WMU News

Controversial theater director visits WMU

Nov. 12, 2003

KALAMAZOO--A theater director and translator, who recently stepped into the maelstrom of French-American relations by producing several French plays critical of both the United States' and European countries' attitudes toward outsiders, comes to the Western Michigan University campus this month as a visiting artist.

Doris Mirescu, co-artistic director of the New York-based companies WaxFactory and the newly formed Dangerous Ground Productions Inc., will offer a public presentation on her work at 8 p.m. Tuesday, Nov. 18, in the Lee Honors College lounge. The event, made possible through WMU's Visiting Scholars and Artists Program, is free and open to the public.

Mirescu directed and co-produced a run of four newly translated plays by contemporary French playwright Bernard-Marie Koltes in New York during the height of strained relations between the United States and France over the invasion of Iraq.

In the plays, Koltes, who lived in and wrote about New York, dying there of AIDS in 1989, is highly critical of the way the United States and European nations treat such outsiders as minorities, gays and immigrants. The plays were financed in part by a grant from a French-American fund for the performing arts that obtains some of its funding from the French government.

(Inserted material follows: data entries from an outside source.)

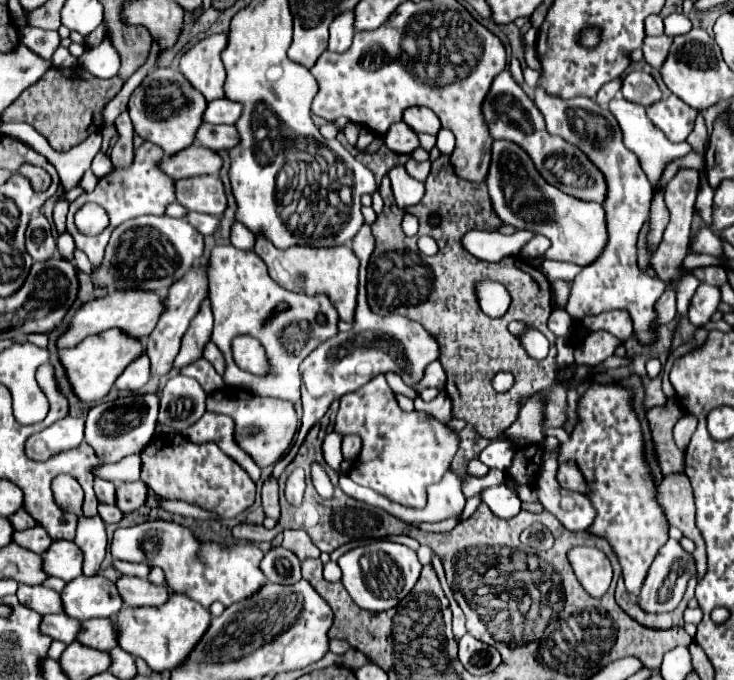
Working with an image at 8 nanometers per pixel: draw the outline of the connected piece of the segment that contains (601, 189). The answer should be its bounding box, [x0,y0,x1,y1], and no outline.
[482,70,606,204]

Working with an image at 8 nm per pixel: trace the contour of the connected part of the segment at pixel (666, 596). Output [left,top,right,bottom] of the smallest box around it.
[642,540,696,614]

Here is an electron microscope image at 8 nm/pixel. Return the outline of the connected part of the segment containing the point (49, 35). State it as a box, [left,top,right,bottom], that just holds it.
[20,26,60,58]

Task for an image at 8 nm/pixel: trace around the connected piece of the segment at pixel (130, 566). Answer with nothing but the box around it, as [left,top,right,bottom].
[112,560,150,578]

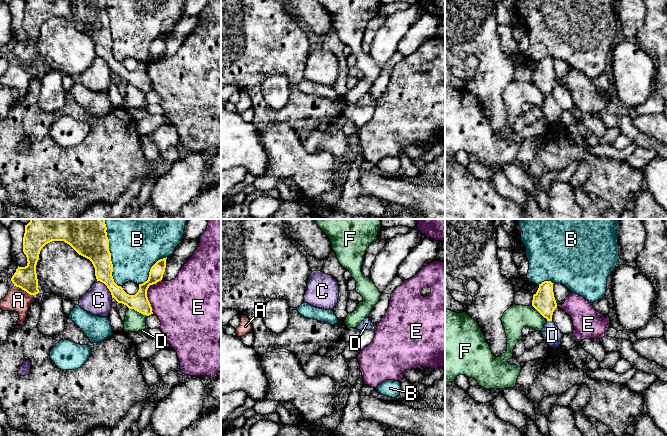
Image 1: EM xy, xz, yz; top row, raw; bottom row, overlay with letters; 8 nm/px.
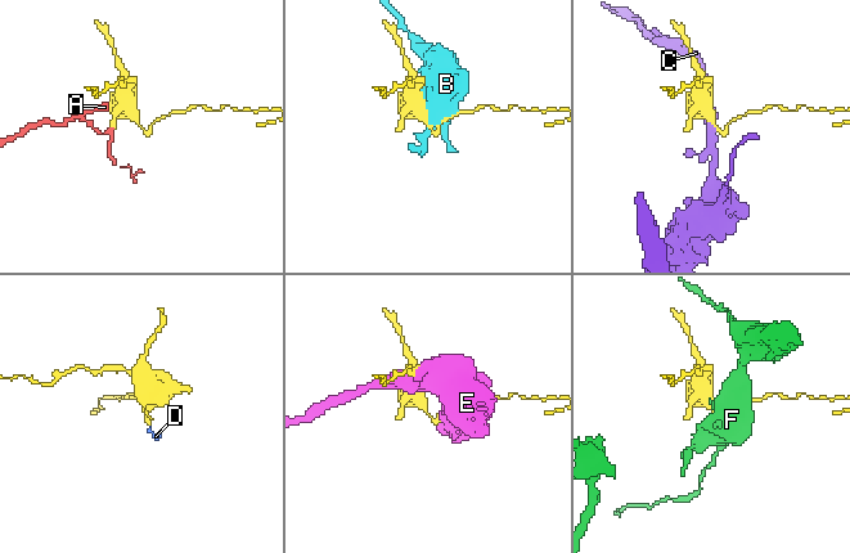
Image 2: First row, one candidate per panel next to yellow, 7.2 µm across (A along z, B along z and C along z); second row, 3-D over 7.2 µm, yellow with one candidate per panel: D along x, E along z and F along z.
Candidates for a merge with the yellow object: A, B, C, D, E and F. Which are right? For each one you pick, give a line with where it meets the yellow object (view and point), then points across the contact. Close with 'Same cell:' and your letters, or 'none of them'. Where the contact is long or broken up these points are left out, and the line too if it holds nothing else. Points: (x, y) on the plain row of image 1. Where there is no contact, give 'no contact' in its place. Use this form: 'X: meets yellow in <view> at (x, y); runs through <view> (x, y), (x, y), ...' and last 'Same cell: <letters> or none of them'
D: meets yellow in yz at (549, 96); runs through yz (544, 78), (549, 96), (552, 111)
Same cell: D

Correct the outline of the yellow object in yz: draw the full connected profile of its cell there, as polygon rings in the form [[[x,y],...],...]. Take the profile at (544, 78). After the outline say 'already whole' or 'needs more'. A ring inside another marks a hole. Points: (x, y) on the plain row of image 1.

During her campus visit, Mirescu will discuss her project of commissioning new translations of works by Koltes and staging them last summer. Her presentation will include video clips and performance.

Though her recent work centers on the French playwright Koltes, Mirescu was actually born in Romania and fled to Switzerland with her mother when she was 3. But she never felt at home in the country, so when she finished high school, she moved to Paris where she studied literature and fell in love with Latin and with American films. She became a translator of American dramas performed in France and eventually moved to New York to obtain a master's degree in theatre at Columbia University.

In New York, she developed both an affinity and aversion to America for what she saw as its artistic freedom on one hand and its callousness on the other. She found a kindred spirit expressed in Koltes' plays.

"The image of the American landscape always had a pull on me, as it did on Koltes," Mirescu says in a recent New York Times article. "There is a wildness to it, a darkness. It brings with it violence, passion and also freedom."

The Visiting Scholars and Artists Program at WMU was established in 1960 and has supported more than 500 visits by scholars and artists representing some 65 academic disciplines. The chairperson of the committee that oversees the program is Carol Bennett, instructor in the Department of Business Information Systems.